## [EXERCISE DIRECTIONS]
Where the listing below reaches the line containing "24: (164, 192)", start writing out lines exactly, and stop once the line containing "38: (405, 80)" has been written.

## [STORED DATA]

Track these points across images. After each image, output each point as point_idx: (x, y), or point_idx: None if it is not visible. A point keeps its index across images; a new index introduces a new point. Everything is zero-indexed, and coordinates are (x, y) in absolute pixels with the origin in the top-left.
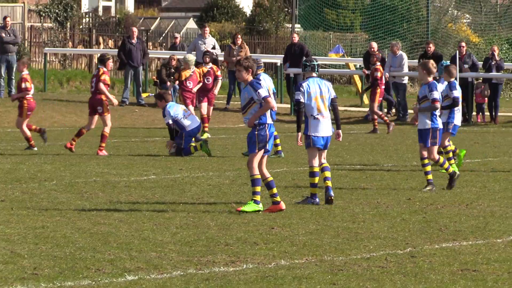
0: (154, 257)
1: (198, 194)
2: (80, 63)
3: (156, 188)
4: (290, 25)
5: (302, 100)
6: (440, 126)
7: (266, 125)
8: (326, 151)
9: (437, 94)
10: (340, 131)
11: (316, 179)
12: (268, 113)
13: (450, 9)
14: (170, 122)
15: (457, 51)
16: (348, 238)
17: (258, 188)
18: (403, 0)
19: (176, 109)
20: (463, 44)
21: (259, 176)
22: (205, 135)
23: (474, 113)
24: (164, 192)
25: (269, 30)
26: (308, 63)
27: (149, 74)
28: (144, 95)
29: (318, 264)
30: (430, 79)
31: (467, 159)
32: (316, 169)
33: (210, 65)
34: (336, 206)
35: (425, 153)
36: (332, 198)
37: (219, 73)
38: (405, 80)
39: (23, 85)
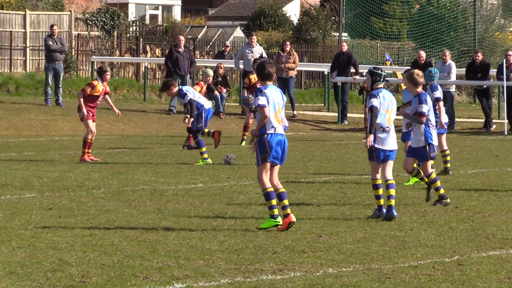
0: (202, 265)
1: (246, 202)
2: (127, 72)
3: (203, 197)
4: (337, 33)
5: (378, 107)
6: (435, 142)
7: (266, 135)
8: (392, 165)
9: (425, 108)
10: None
11: (380, 191)
12: (271, 122)
13: (497, 17)
14: (192, 97)
15: (504, 60)
16: (396, 246)
17: (274, 202)
18: (450, 9)
19: (192, 90)
20: (510, 52)
21: (271, 189)
22: (243, 143)
23: None
24: (212, 200)
25: (316, 38)
26: (378, 73)
27: None
28: None
29: (366, 272)
30: (419, 89)
31: None
32: (379, 182)
33: None
34: None
35: (429, 168)
36: (395, 218)
37: None
38: (453, 88)
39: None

## [RESULT OF THIS EXERCISE]
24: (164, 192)
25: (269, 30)
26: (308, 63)
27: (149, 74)
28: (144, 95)
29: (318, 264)
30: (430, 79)
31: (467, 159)
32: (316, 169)
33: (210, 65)
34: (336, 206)
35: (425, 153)
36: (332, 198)
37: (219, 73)
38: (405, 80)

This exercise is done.